The three years between iLIKETRAiNS's 2007 debut Elegies To Lessons Learnt and the present day could almost be a lifetime, such is the vastness of the chasm musically and lyrically between now and then. Since that album's release, the band have lost a member, parted company with their record label, streamlined their sound to within a whisper of the reverb drenched symphonies of yore and ditched the historical passages for more ambiguous references towards the present and future.
Even the recording process the band embarked on for He Who Saw The Deep took a drastic diversion from that of its predecessor and subsequent EPs, with the band choosing to seek refuge in a farmhouse on the Yorkshire Dales rather than a historical locale such as a derelict mill or deserted chapel, the sites where The Christmas Tree Ship and Elegies... were both respectively recorded.
Perhaps the biggest indigence here is that He Who Saw The Deep took so long to see the light of day at all, due in no small part to the difficulties the then label-less iLiKETRAiNS had in finding an imprint to release the record. Eventually, having taken the decision to set up one of their own (ILR), they then had to contend with the dilemma of distributing the thing, hence their involvement with Pledgemusic, the sponsor initiated venture that allowed the band's fans to fund the record by pledging donations for numerous limited edition variants on the album as well as several unique souvenirs (a game of Scrabble with bass player Alistair Bowis anyone?).
Fortunately, He Who Saw The Deep isn't reliant on any kind of gimmick or purchase incentive other than the 11 pieces of music contained within. On the surface it's a more stripped down affair than iLiKETRAiNS' previous works, the only instantly recognisable element being David Martin's instantly recognisable baritone. Although in the past the band have (perhaps lazily) been shoved in the post-rock corner, there's little evidence of any compatibility with such a genre here, the record instead offering a more sedative and reflective collection than Elegies... or any of their earlier singles like 'Terra Nova' or 'A Rook House For Bobby'.
The first few chords of opener 'When We Were Kings' are eerily reminiscent of someone like The Boxer Rebellion, chiming guitars eating away at the song's core as Martin's vocal, deceptively low in the mix, solemnly declares "I want to believe in you". Things take an even more unexpected twist on 'A Father's Son', Simon Fogal's twitchy drumbeat seemingly inspired by Fleetwood Mac's 'Big Love' before a probing bassline prods and pokes, Martin's mournful observations reaching their pinnacle as a defiant "We escape when our time is up!" leads the song to its close.
There's very little here that compares directly to any of iLiKETRAiNS' earlier work, although 'We Saw The Deep' embarks on a similar folk path to 'The Voice Of Reason', albeit minus the crushing halo of delay infused white noise. 'Hope Is Not Enough' continues the melodramatic theme, Martin urging "Breathe in, breathe out, breathe deep" as the song builds to an assertive finale. 'Progress Is A Snake' takes the introspective route a little more obtusely, almost mirroring Interpol's 'Take You On A Cruise' for narrative dynamics.

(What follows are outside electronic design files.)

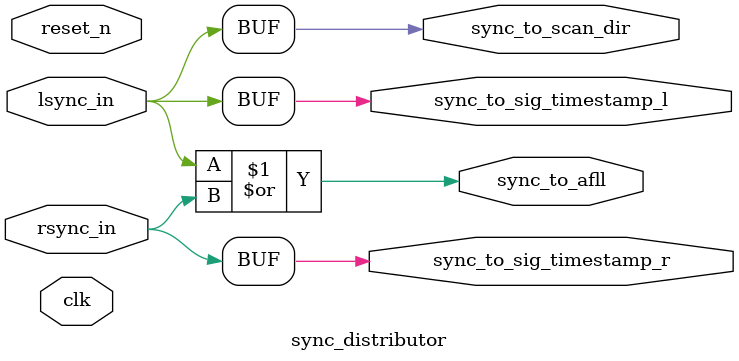
<source format=v>
module sync_distributor (
    input wire clk,
    input wire reset_n,

    input wire lsync_in,
    input wire rsync_in,

    output wire sync_to_afll,
    output wire sync_to_sig_timestamp_l,
    output wire sync_to_sig_timestamp_r,
    output wire sync_to_scan_dir
);

    assign sync_to_afll = lsync_in | rsync_in;  // OR both syncs to keep AFLL updated
    assign sync_to_sig_timestamp_l = lsync_in;
    assign sync_to_sig_timestamp_r = rsync_in;
    assign sync_to_scan_dir = lsync_in;  // or rsync_in depending on design

endmodule



// this is so dumb, why can I not connect sync_start to multiple connections for a conduit
// and it needs a clock to play ball though it's not driven


</source>
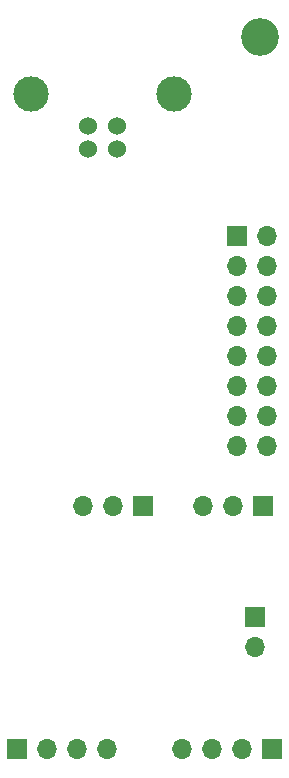
<source format=gbs>
G04 #@! TF.GenerationSoftware,KiCad,Pcbnew,(5.1.9)-1*
G04 #@! TF.CreationDate,2023-04-23T22:26:49+02:00*
G04 #@! TF.ProjectId,cp2102rs485,63703231-3032-4727-9334-38352e6b6963,rev?*
G04 #@! TF.SameCoordinates,Original*
G04 #@! TF.FileFunction,Soldermask,Bot*
G04 #@! TF.FilePolarity,Negative*
%FSLAX46Y46*%
G04 Gerber Fmt 4.6, Leading zero omitted, Abs format (unit mm)*
G04 Created by KiCad (PCBNEW (5.1.9)-1) date 2023-04-23 22:26:49*
%MOMM*%
%LPD*%
G01*
G04 APERTURE LIST*
%ADD10C,3.200000*%
%ADD11O,1.700000X1.700000*%
%ADD12R,1.700000X1.700000*%
%ADD13C,3.000000*%
%ADD14C,1.524000*%
G04 APERTURE END LIST*
D10*
X105410000Y-31750000D03*
D11*
X105029000Y-83439000D03*
D12*
X105029000Y-80899000D03*
D11*
X90424000Y-71501000D03*
X92964000Y-71501000D03*
D12*
X95504000Y-71501000D03*
D11*
X100584000Y-71501000D03*
X103124000Y-71501000D03*
D12*
X105664000Y-71501000D03*
D11*
X92456000Y-92075000D03*
X89916000Y-92075000D03*
X87376000Y-92075000D03*
D12*
X84836000Y-92075000D03*
D11*
X98806000Y-92075000D03*
X101346000Y-92075000D03*
X103886000Y-92075000D03*
D12*
X106426000Y-92075000D03*
D11*
X106045000Y-66421000D03*
X103505000Y-66421000D03*
X106045000Y-63881000D03*
X103505000Y-63881000D03*
X106045000Y-61341000D03*
X103505000Y-61341000D03*
X106045000Y-58801000D03*
X103505000Y-58801000D03*
X106045000Y-56261000D03*
X103505000Y-56261000D03*
X106045000Y-53721000D03*
X103505000Y-53721000D03*
X106045000Y-51181000D03*
X103505000Y-51181000D03*
X106045000Y-48641000D03*
D12*
X103505000Y-48641000D03*
D13*
X86055000Y-36565000D03*
X98095000Y-36565000D03*
D14*
X90825000Y-39275000D03*
X93325000Y-39275000D03*
X93325000Y-41275000D03*
X90825000Y-41275000D03*
M02*

</source>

Live favourite 'Sirens', one of the oldest pieces here (having made its debut during the summer festival season of 2009) sounds out of place in these surroundings, almost as if its mere existence stands as a blueprint for transition rather than a creative masterpiece heralding a new direction. 'These Feet Of Clay' is actually the first time the band resort to their trademark guitar sound, Fogal's percussive death march punctuating Guy Bannister's FX pedal musings with an almost military precision.
An extended take on former single 'Sea Of Regrets' clocks in at a mammoth eight minutes in its elongated form; while emphasising the song's epic status, it adds little of note to its six minute 45 RPM cousin. The closing trio of 'Broken Bones', 'A Divorce Before Marriage' and 'Doves' work as an inseparable, complete body of work, the songs molding into each other effortlessly. If Dave Martin's wistful observation highlights 'Broken Bones's more prudent sentiments ("The higher we climb, the further we have to fall"), then 'A Divorce...'s passive melody echoes Sigur Ros in lullaby mode, culminating in 'Doves's rueful conclusion ("We took our chances and now they're gone").
On the whole, He Who Saw The Deep is a sturdy representation of iLiKETRAiNS' progression as songwriters and arrangers, even if it doesn't quite carrying the intensity or immediacy of the endearing Progress Reform compilation that signalled their arrival in dramatic style. Their next venture will be crucial, yet the adventurous nature of this record, coupled with a relentless desire to succeed, suggests their crowning glory may still be to come.